**WORK INSTRUCTIONS:** Extend the passage about the 2000s boom in food culture and food writing, picking up after its final sentence.

**SELECTION:**
○ ○ ○

In the early 2000s, Cowin and Rosner estimate, food became not just something to eat, but an experience to have. “You wanted to think about what to eat not just for breakfast, but lunch, [and] dinner; you wanted to plan your vacations around it. You wanted to really get to know the chef who'd come out of the kitchen, and it was all kind of sexy and great,” Cowin says.

And as casual restaurant experiences started to become the best kind of restaurant experiences (a change Cowin attributes to David Chang’s groundbreaking NYC restaurant Momofuku Noodle Bar), the appetite for content around food reached a fever pitch. “There was more and more connection to the places we were writing about and the chefs,” Cowin says. “[Readers’] rabid interest in what's new and what's next — we could never give [them] enough of that, nor insight into the interior life of the chefs.”

○ ○ ○

**MATERIAL PROVIDED:**
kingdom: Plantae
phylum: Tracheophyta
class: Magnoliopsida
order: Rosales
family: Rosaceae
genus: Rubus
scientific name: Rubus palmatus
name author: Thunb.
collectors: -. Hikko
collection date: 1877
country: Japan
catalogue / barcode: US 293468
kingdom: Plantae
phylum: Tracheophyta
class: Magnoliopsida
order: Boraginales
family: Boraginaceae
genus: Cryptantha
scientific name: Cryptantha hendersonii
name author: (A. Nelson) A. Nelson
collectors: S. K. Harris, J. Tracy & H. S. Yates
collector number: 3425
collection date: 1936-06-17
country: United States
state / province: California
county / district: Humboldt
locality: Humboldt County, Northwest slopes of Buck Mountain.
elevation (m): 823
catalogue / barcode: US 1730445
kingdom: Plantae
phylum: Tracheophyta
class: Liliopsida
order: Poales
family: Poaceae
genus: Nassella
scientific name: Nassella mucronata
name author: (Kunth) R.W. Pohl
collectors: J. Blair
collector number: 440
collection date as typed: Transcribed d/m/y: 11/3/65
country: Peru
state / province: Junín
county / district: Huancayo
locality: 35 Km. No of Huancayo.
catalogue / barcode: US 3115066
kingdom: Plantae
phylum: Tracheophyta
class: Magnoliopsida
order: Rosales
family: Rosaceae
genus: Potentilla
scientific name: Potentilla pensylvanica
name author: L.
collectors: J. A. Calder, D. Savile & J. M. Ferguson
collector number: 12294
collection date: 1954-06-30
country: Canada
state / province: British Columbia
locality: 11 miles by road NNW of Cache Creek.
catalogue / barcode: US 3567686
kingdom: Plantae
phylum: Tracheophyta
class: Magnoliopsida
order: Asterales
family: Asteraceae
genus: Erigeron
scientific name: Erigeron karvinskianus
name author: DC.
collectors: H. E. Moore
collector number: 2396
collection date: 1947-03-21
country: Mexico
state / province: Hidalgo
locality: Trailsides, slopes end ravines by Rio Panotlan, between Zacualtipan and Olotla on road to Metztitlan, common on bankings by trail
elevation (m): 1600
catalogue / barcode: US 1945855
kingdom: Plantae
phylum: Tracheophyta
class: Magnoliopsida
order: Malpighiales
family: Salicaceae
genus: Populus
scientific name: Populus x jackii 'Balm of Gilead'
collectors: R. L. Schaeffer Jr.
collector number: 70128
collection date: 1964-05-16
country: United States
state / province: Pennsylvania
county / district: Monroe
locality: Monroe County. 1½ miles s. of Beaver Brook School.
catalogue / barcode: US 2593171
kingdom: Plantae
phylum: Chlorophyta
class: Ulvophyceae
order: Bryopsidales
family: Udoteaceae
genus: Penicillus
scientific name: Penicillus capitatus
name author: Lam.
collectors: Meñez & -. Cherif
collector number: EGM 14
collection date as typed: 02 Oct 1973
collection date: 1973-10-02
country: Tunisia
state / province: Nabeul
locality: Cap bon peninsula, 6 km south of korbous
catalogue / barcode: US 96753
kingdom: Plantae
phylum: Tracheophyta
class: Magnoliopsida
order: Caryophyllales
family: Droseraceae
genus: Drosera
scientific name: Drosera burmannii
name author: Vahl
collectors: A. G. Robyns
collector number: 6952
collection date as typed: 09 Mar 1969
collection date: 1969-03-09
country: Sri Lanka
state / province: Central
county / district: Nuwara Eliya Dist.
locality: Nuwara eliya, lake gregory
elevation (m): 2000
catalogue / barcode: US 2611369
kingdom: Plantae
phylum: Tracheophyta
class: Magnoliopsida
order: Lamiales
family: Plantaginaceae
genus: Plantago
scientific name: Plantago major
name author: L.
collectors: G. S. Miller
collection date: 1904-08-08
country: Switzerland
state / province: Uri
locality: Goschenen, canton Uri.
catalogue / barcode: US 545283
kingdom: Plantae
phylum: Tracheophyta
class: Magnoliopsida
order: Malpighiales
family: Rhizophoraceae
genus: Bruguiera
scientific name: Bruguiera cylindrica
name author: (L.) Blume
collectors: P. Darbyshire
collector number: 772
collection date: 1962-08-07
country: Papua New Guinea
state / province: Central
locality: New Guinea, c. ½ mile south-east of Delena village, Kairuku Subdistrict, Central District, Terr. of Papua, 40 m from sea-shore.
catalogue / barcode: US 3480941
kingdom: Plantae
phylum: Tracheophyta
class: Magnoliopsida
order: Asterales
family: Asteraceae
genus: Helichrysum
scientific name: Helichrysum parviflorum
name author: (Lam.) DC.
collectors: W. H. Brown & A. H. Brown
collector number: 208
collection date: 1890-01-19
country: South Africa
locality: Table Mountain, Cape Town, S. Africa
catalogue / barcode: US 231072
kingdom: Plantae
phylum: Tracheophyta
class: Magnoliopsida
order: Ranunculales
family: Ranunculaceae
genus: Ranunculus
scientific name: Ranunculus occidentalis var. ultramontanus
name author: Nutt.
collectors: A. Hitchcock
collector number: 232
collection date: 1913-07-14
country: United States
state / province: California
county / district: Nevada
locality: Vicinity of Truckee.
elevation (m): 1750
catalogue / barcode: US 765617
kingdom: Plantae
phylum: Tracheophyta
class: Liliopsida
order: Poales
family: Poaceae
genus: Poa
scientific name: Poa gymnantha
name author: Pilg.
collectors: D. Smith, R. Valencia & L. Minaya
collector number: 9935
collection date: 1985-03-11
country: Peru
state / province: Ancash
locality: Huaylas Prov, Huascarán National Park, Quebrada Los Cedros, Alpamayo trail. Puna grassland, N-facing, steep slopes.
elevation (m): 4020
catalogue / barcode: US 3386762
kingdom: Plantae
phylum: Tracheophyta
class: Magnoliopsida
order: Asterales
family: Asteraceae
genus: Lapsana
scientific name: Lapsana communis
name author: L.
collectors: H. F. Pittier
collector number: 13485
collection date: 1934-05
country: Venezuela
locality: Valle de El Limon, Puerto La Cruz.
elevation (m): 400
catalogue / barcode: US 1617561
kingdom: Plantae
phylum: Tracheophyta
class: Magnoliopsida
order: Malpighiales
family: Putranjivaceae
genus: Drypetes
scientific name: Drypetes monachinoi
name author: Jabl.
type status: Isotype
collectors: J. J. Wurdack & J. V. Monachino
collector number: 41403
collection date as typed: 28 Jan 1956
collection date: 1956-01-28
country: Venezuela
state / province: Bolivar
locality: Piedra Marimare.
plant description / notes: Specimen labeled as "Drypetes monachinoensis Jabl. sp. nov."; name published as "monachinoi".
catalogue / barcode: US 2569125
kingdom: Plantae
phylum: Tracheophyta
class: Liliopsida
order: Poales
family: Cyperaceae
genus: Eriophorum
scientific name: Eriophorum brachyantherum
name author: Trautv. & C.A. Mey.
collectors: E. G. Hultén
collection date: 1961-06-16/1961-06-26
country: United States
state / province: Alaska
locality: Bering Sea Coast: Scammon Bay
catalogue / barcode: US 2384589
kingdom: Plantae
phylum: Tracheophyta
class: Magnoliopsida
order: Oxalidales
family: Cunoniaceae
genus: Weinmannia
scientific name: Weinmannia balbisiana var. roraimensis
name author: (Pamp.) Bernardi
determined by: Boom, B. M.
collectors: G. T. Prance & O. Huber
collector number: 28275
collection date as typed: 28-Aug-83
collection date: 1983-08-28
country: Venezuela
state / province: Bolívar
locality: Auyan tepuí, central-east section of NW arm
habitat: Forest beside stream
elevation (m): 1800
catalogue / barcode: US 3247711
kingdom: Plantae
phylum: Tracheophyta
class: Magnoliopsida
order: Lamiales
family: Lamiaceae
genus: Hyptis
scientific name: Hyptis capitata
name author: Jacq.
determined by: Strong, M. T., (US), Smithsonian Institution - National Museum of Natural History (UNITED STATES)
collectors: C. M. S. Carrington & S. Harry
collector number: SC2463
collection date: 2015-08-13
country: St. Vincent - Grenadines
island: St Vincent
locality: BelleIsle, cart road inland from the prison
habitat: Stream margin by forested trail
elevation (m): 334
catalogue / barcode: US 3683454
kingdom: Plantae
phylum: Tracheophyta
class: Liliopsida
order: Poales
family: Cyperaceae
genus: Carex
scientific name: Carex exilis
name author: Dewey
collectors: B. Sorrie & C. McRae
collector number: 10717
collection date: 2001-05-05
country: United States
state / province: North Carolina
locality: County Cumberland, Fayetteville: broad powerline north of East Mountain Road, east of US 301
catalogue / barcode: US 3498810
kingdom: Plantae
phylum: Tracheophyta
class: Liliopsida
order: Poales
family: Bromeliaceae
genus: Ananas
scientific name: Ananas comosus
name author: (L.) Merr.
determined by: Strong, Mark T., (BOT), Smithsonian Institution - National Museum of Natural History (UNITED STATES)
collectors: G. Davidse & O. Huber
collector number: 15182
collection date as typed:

○ ○ ○

**REPLY:**
To respond to that interest, Food & Wine included more and more coverage of chefs’ lives outside of their restaurants, with interesting results. “It was always funny when you tried to expose the real life of the chef, because you'd want to go home with them,” Cowin says. But, back then, going to a chef’s home wasn’t nearly as glamorous as readers might have imagined. Cowin explains: “This was at that moment where the chefs didn't have any money to have a nice kitchen. They had a crappy stove that came with the rental.”

Over the decade-plus since then, Food & Wine partnered with Top Chef (Cowin herself a frequent guest), which has skyrocketed chefs to celebrity status, and the kind of “chef off duty” coverage the magazine helped originate has been done nearly to death. “It's such a cliché zone: ‘Where do the chefs go for dinner?’ I see that, I have to close my phone,” Cowin says now. “We've been on that topic for way too long.”

But, when modern-day celebrity chefs do take photographers into their homes, their kitchens are sure to be camera ready. “The kitchens are gorgeous. Even if they don't cook in them, they certainly can heat up foods from the restaurant really beautifully,” Cowin jokes.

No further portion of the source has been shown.